--- Yang Perlu Dikerjakan ---
Tolong perbarui semua entri di bawah ini dengan mengganti "locality" menjadi "site". Biarkan bagian lainnya tetap sama.

--- Data ---
§

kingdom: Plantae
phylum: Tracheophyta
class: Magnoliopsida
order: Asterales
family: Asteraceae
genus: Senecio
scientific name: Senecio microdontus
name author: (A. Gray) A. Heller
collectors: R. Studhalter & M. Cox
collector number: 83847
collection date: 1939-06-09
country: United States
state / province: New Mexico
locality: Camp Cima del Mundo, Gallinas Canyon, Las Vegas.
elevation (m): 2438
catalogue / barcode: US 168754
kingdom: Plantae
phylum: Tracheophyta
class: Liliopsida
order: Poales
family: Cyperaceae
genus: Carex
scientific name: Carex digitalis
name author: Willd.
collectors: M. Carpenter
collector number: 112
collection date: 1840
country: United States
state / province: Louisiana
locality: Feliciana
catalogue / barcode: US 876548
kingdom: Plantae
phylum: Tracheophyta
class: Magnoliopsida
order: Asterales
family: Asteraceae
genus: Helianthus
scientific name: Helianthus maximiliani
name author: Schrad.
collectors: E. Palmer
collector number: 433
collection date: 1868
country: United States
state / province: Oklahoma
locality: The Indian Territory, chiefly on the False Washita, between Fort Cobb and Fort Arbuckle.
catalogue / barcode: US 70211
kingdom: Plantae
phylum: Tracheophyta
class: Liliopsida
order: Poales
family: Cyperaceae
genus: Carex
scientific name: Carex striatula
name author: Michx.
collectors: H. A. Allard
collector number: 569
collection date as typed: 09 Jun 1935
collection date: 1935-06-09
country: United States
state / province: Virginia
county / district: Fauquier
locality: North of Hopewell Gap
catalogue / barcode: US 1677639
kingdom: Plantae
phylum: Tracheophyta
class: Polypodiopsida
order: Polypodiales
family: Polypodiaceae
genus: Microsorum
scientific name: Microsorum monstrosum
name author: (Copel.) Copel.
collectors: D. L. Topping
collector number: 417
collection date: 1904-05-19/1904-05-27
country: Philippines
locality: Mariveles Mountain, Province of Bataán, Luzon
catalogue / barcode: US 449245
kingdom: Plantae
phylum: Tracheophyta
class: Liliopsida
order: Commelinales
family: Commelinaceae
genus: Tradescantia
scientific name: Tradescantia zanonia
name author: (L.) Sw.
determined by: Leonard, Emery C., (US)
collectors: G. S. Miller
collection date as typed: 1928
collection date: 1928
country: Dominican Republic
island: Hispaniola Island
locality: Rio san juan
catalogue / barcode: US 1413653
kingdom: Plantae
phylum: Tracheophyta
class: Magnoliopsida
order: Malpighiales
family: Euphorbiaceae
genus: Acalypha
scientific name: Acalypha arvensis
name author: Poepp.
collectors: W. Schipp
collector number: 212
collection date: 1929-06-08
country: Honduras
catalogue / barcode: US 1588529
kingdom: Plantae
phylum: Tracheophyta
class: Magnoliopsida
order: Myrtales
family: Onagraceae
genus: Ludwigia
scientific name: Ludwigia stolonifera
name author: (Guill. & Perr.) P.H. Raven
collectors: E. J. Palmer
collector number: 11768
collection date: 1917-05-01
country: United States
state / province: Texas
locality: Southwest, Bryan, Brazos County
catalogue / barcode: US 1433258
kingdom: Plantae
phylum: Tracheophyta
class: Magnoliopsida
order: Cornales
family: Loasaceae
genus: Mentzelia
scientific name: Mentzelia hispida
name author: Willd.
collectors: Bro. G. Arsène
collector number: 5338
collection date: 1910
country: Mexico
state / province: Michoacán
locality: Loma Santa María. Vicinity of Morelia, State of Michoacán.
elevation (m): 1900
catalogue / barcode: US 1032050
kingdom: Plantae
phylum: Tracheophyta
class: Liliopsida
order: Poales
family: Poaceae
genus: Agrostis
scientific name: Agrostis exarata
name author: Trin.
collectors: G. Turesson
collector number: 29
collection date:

§

--- Hasil Latihan ---
kingdom: Plantae
phylum: Tracheophyta
class: Magnoliopsida
order: Asterales
family: Asteraceae
genus: Senecio
scientific name: Senecio microdontus
name author: (A. Gray) A. Heller
collectors: R. Studhalter & M. Cox
collector number: 83847
collection date: 1939-06-09
country: United States
state / province: New Mexico
site: Camp Cima del Mundo, Gallinas Canyon, Las Vegas.
elevation (m): 2438
catalogue / barcode: US 168754
kingdom: Plantae
phylum: Tracheophyta
class: Liliopsida
order: Poales
family: Cyperaceae
genus: Carex
scientific name: Carex digitalis
name author: Willd.
collectors: M. Carpenter
collector number: 112
collection date: 1840
country: United States
state / province: Louisiana
site: Feliciana
catalogue / barcode: US 876548
kingdom: Plantae
phylum: Tracheophyta
class: Magnoliopsida
order: Asterales
family: Asteraceae
genus: Helianthus
scientific name: Helianthus maximiliani
name author: Schrad.
collectors: E. Palmer
collector number: 433
collection date: 1868
country: United States
state / province: Oklahoma
site: The Indian Territory, chiefly on the False Washita, between Fort Cobb and Fort Arbuckle.
catalogue / barcode: US 70211
kingdom: Plantae
phylum: Tracheophyta
class: Liliopsida
order: Poales
family: Cyperaceae
genus: Carex
scientific name: Carex striatula
name author: Michx.
collectors: H. A. Allard
collector number: 569
collection date as typed: 09 Jun 1935
collection date: 1935-06-09
country: United States
state / province: Virginia
county / district: Fauquier
site: North of Hopewell Gap
catalogue / barcode: US 1677639
kingdom: Plantae
phylum: Tracheophyta
class: Polypodiopsida
order: Polypodiales
family: Polypodiaceae
genus: Microsorum
scientific name: Microsorum monstrosum
name author: (Copel.) Copel.
collectors: D. L. Topping
collector number: 417
collection date: 1904-05-19/1904-05-27
country: Philippines
site: Mariveles Mountain, Province of Bataán, Luzon
catalogue / barcode: US 449245
kingdom: Plantae
phylum: Tracheophyta
class: Liliopsida
order: Commelinales
family: Commelinaceae
genus: Tradescantia
scientific name: Tradescantia zanonia
name author: (L.) Sw.
determined by: Leonard, Emery C., (US)
collectors: G. S. Miller
collection date as typed: 1928
collection date: 1928
country: Dominican Republic
island: Hispaniola Island
site: Rio san juan
catalogue / barcode: US 1413653
kingdom: Plantae
phylum: Tracheophyta
class: Magnoliopsida
order: Malpighiales
family: Euphorbiaceae
genus: Acalypha
scientific name: Acalypha arvensis
name author: Poepp.
collectors: W. Schipp
collector number: 212
collection date: 1929-06-08
country: Honduras
catalogue / barcode: US 1588529
kingdom: Plantae
phylum: Tracheophyta
class: Magnoliopsida
order: Myrtales
family: Onagraceae
genus: Ludwigia
scientific name: Ludwigia stolonifera
name author: (Guill. & Perr.) P.H. Raven
collectors: E. J. Palmer
collector number: 11768
collection date: 1917-05-01
country: United States
state / province: Texas
site: Southwest, Bryan, Brazos County
catalogue / barcode: US 1433258
kingdom: Plantae
phylum: Tracheophyta
class: Magnoliopsida
order: Cornales
family: Loasaceae
genus: Mentzelia
scientific name: Mentzelia hispida
name author: Willd.
collectors: Bro. G. Arsène
collector number: 5338
collection date: 1910
country: Mexico
state / province: Michoacán
site: Loma Santa María. Vicinity of Morelia, State of Michoacán.
elevation (m): 1900
catalogue / barcode: US 1032050
kingdom: Plantae
phylum: Tracheophyta
class: Liliopsida
order: Poales
family: Poaceae
genus: Agrostis
scientific name: Agrostis exarata
name author: Trin.
collectors: G. Turesson
collector number: 29
collection date:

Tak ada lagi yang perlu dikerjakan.